NEW YORK (TheStreet) -- While it would be best for Pandora (P), the tech/media sector and maybe even the music industry if Yahoo! (YHOO) or Google (GOOG) bought Pandora, I'm warm to the idea of a merger with Sirius XM (SIRI). In fact, some signs point to a deal between the two companies making more sense than a tech company swallowing Pandora whole.
A Pandora/Sirius XM merger wouldn't provide the (wonk, wonk!) synergies Yahoo! or Google could, but it would address several issues at or near the top of both P and SIRI's agendas. And you might not need to step over Tim Westergren's dead body to get this type of deal done, particularly because Sirius XM doesn't pose quite the same threat as Yahoo! or Google to Pandora's way of life. A combined Pandora-Sirius XM accentuates strengths, compensates weaknesses and forms a unified front against real and perceived enemies -- the cornerstones of worthwhile M&A.

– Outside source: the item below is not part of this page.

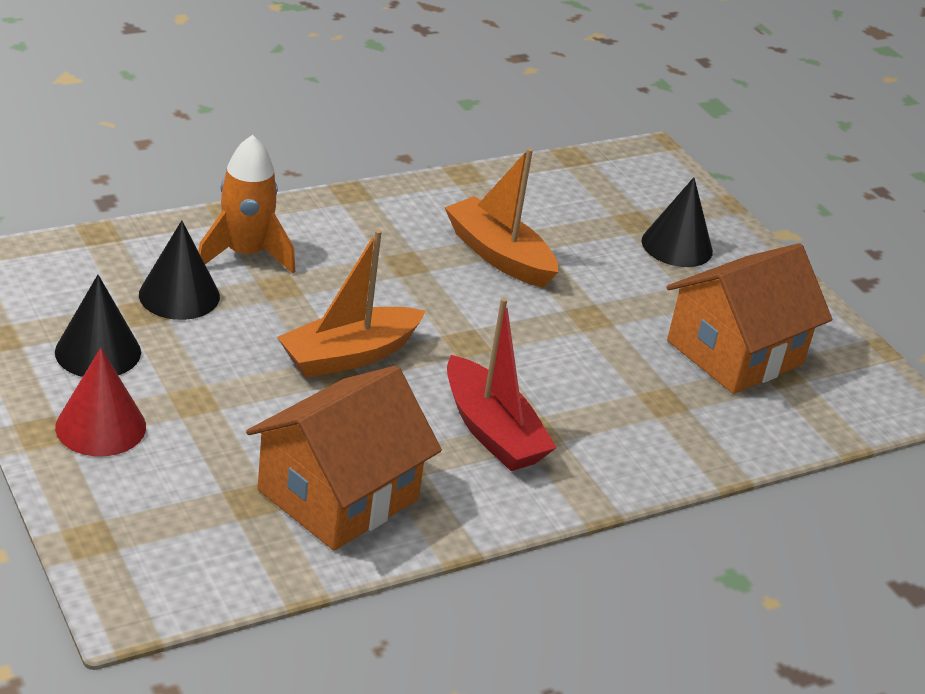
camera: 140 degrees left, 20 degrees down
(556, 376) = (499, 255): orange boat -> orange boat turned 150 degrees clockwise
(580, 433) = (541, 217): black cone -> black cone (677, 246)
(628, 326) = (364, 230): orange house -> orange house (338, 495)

Pandora Gets Stronger in the Car
Pandora has indicated it might use spoken word programming to maximize in-car listening.
The theory goes: a considerable portion of listening happens in the car. And, outside of random comedy skits, Pandora doesn't have talk programming. Only music. To keep its core listening longer and grow its audience, the addition of, say, news/talk/sports makes sense. While Pandora could build these franchises on its own, it's not easy nor is it cheap. Because Sirius XM has all of the above -- and more -- in place, a merger solves Pandora's in-car/spoken word dilemma.
A quick devil's advocate to that idea -- why would Pandora need to go to such strides? If it wants spoken word programming, but doesn't want to produce it on its own, it could very easily partner elsewhere. For example, terrestrial radio companies are so desperate there's no way they would (in their right mind) turn down an overture from Pandora to broadcast programming over its platform.